## WHAT YOU ARE ASKED TO DO
Skipping all pictures, please restate word for word the lines from the one that contains "ресующую вас" through the last line of the entries.

Transcribed page contents:

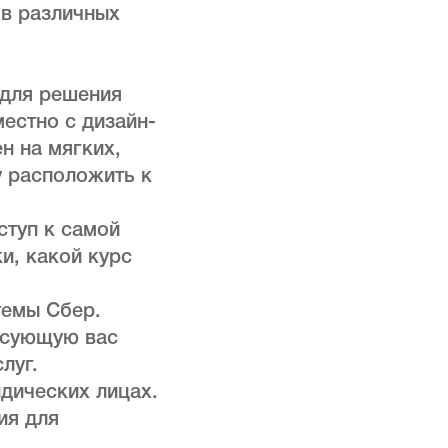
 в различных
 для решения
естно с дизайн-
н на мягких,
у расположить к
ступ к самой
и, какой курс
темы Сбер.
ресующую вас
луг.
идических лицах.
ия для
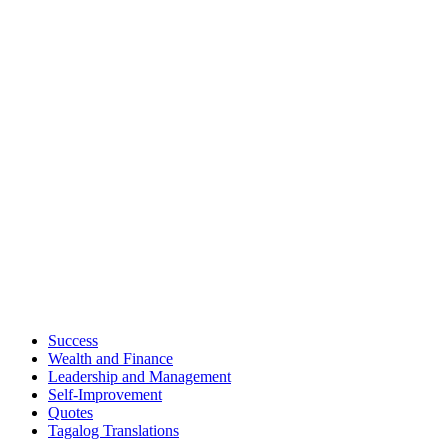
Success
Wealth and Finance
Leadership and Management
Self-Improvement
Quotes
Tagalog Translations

## REPLY TO THE TASK
ресующую вас
луг.
идических лицах.
ия для
Success
Wealth and Finance
Leadership and Management
Self-Improvement
Quotes
Tagalog Translations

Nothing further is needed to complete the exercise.